Grâce à cette artillerie à longue portée (ndlr: les Ukrainiens ont déjà surnommé le système HIMARS "longue main"), Kiev a d'ailleurs récemment réussi à plusieurs reprises à toucher des dépôts de munitions russes derrière leurs lignes. A l'inverse, Moscou cherche activement ces dispositifs afin de les anéantir.

Une victoire à la Pyrrhus?

Pour l'instant, l'armée russe et les séparatistes gardent toutefois la main dans le Donbass. La majorité des rapports concluent qu'à terme Moscou devrait prendre possession de l'ensemble de la région.

Mais les coûts se seront avérés extrêmement élevés pour le Kremlin. En termes de vies humaines mais aussi de matériel de base et de munitions.
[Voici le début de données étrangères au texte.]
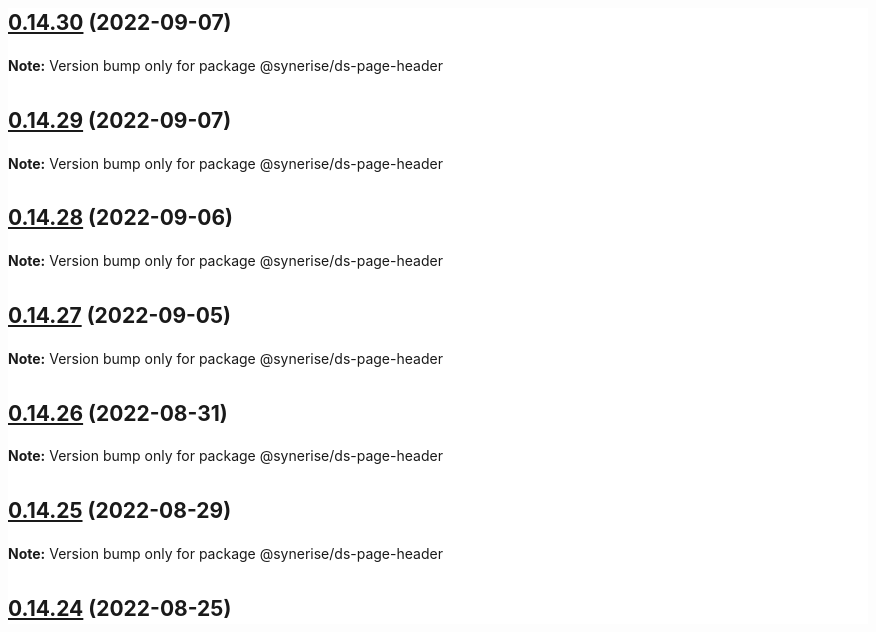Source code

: ## [0.14.30](https://github.com/synerise/synerise-design/compare/@synerise/ds-page-header@0.14.28...@synerise/ds-page-header@0.14.30) (2022-09-07)

**Note:** Version bump only for package @synerise/ds-page-header





## [0.14.29](https://github.com/synerise/synerise-design/compare/@synerise/ds-page-header@0.14.28...@synerise/ds-page-header@0.14.29) (2022-09-07)

**Note:** Version bump only for package @synerise/ds-page-header





## [0.14.28](https://github.com/synerise/synerise-design/compare/@synerise/ds-page-header@0.14.27...@synerise/ds-page-header@0.14.28) (2022-09-06)

**Note:** Version bump only for package @synerise/ds-page-header





## [0.14.27](https://github.com/synerise/synerise-design/compare/@synerise/ds-page-header@0.14.26...@synerise/ds-page-header@0.14.27) (2022-09-05)

**Note:** Version bump only for package @synerise/ds-page-header





## [0.14.26](https://github.com/synerise/synerise-design/compare/@synerise/ds-page-header@0.14.25...@synerise/ds-page-header@0.14.26) (2022-08-31)

**Note:** Version bump only for package @synerise/ds-page-header





## [0.14.25](https://github.com/synerise/synerise-design/compare/@synerise/ds-page-header@0.14.24...@synerise/ds-page-header@0.14.25) (2022-08-29)

**Note:** Version bump only for package @synerise/ds-page-header





## [0.14.24](https://github.com/synerise/synerise-design/compare/@synerise/ds-page-header@0.14.23...@synerise/ds-page-header@0.14.24) (2022-08-25)
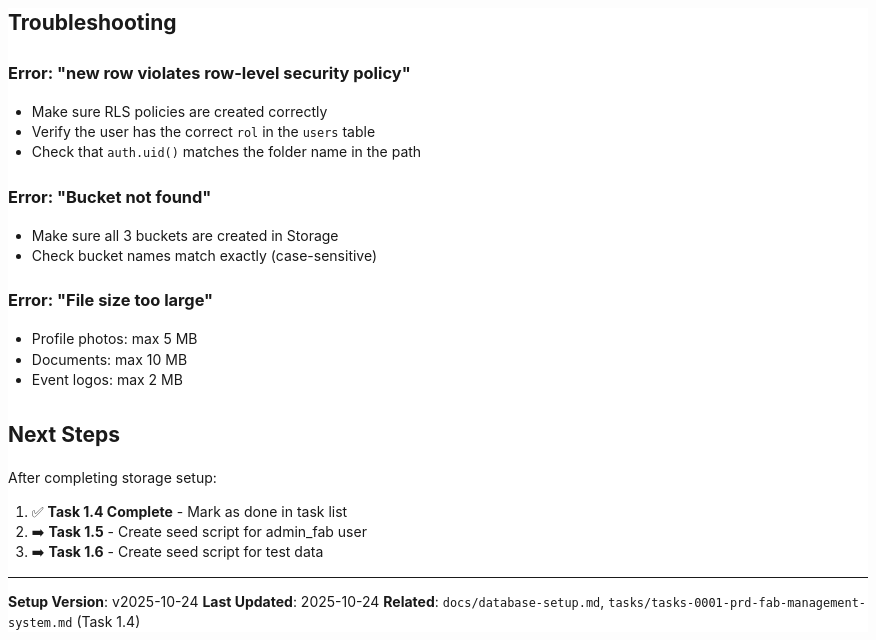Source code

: ## Troubleshooting

### Error: "new row violates row-level security policy"
- Make sure RLS policies are created correctly
- Verify the user has the correct `rol` in the `users` table
- Check that `auth.uid()` matches the folder name in the path

### Error: "Bucket not found"
- Make sure all 3 buckets are created in Storage
- Check bucket names match exactly (case-sensitive)

### Error: "File size too large"
- Profile photos: max 5 MB
- Documents: max 10 MB
- Event logos: max 2 MB

## Next Steps

After completing storage setup:

1. ✅ **Task 1.4 Complete** - Mark as done in task list
2. ➡️ **Task 1.5** - Create seed script for admin_fab user
3. ➡️ **Task 1.6** - Create seed script for test data

---

**Setup Version**: v2025-10-24
**Last Updated**: 2025-10-24
**Related**: `docs/database-setup.md`, `tasks/tasks-0001-prd-fab-management-system.md` (Task 1.4)
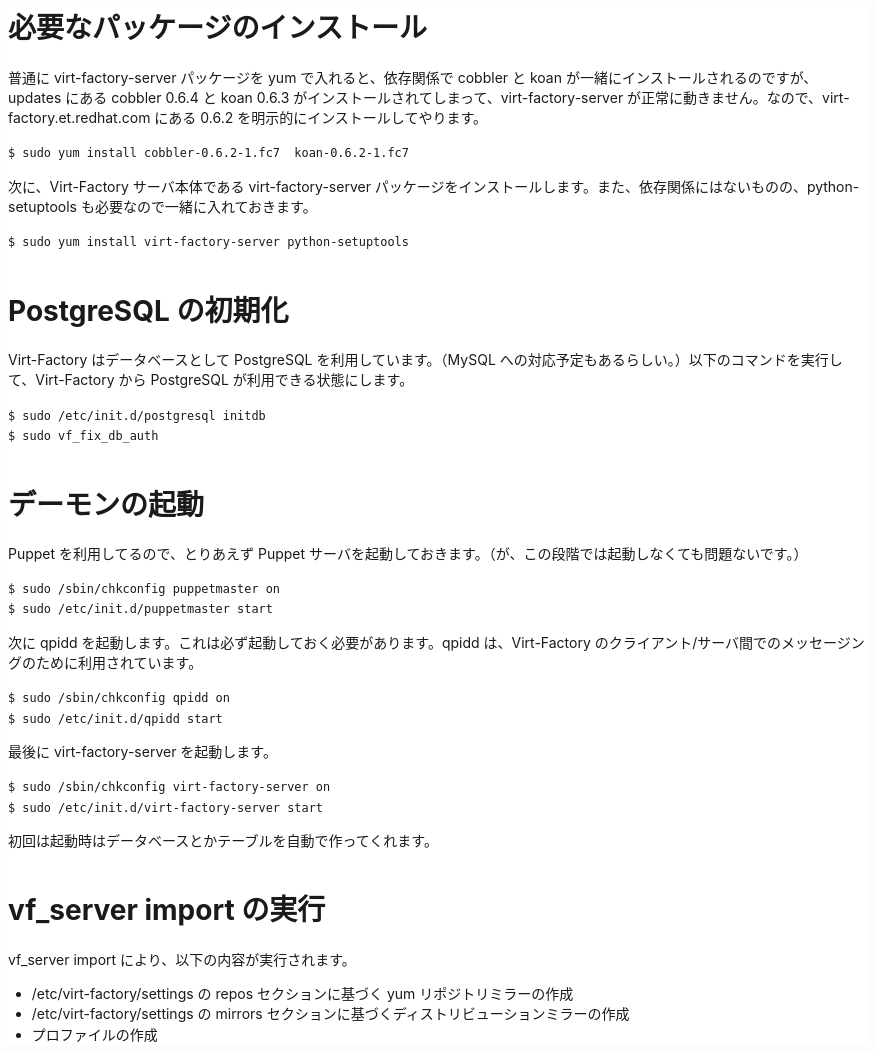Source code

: # 必要なパッケージのインストール


普通に virt-factory-server パッケージを yum で入れると、依存関係で cobbler と koan が一緒にインストールされるのですが、updates にある cobbler 0.6.4 と koan 0.6.3 がインストールされてしまって、virt-factory-server が正常に動きません。なので、virt-factory.et.redhat.com にある 0.6.2 を明示的にインストールしてやります。

	
	$ sudo yum install cobbler-0.6.2-1.fc7  koan-0.6.2-1.fc7
	

次に、Virt-Factory サーバ本体である virt-factory-server パッケージをインストールします。また、依存関係にはないものの、python-setuptools も必要なので一緒に入れておきます。

	
	$ sudo yum install virt-factory-server python-setuptools
	


# PostgreSQL の初期化

Virt-Factory はデータベースとして PostgreSQL を利用しています。（MySQL への対応予定もあるらしい。）以下のコマンドを実行して、Virt-Factory から PostgreSQL が利用できる状態にします。

	
	$ sudo /etc/init.d/postgresql initdb    
	$ sudo vf_fix_db_auth
	

# デーモンの起動

Puppet を利用してるので、とりあえず Puppet サーバを起動しておきます。（が、この段階では起動しなくても問題ないです。）

	
	$ sudo /sbin/chkconfig puppetmaster on 
	$ sudo /etc/init.d/puppetmaster start
	

次に qpidd を起動します。これは必ず起動しておく必要があります。qpidd は、Virt-Factory のクライアント/サーバ間でのメッセージングのために利用されています。

	
	$ sudo /sbin/chkconfig qpidd on
	$ sudo /etc/init.d/qpidd start 
	

最後に virt-factory-server を起動します。

	
	$ sudo /sbin/chkconfig virt-factory-server on
	$ sudo /etc/init.d/virt-factory-server start
	

初回は起動時はデータベースとかテーブルを自動で作ってくれます。


# vf_server import の実行

vf_server import により、以下の内容が実行されます。

* /etc/virt-factory/settings の repos セクションに基づく yum リポジトリミラーの作成
* /etc/virt-factory/settings の mirrors セクションに基づくディストリビューションミラーの作成
* プロファイルの作成
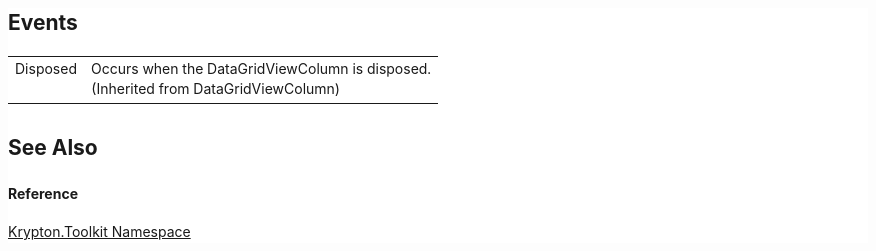 ## Events
<table>
<tr>
<td>Disposed</td>
<td>Occurs when the DataGridViewColumn is disposed.<br />(Inherited from DataGridViewColumn)</td></tr>
</table>

## See Also


#### Reference
<a href="79d2eac2-21f4-54ff-7552-b20c33c30600.md">Krypton.Toolkit Namespace</a>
Certains imaginent déjà que l'armée sera ensuite dans l'obligation d'effectuer une pause opérationnelle, afin de reposer ses troupes et de recomposer ses stocks.

L'immense majorité des villes conquises sont par ailleurs des champs de ruines, que la plupart des habitants à l'exception d'une minorité encore favorable à la Russie, ont déjà quittées. Déjà fortement en déclin avant le début de la guerre, le Donbass en sortira encore appauvri. Il faudra alors à Moscou d'immenses ressources pour relancer l'activité dans la région, sans compter la possibilité, à un moment ou à un autre, de contre-offensives ukrainiennes.

Si la victoire se confirme, elle sera donc avant tout symbolique pour Vladimir Poutine. En reprenant cette région riche en minéraux et frontalière de la Russie, il pourra continuer à mettre en avant le récit principal qu'il a utilisé pour justifier son invasion, la protection des populations russophones.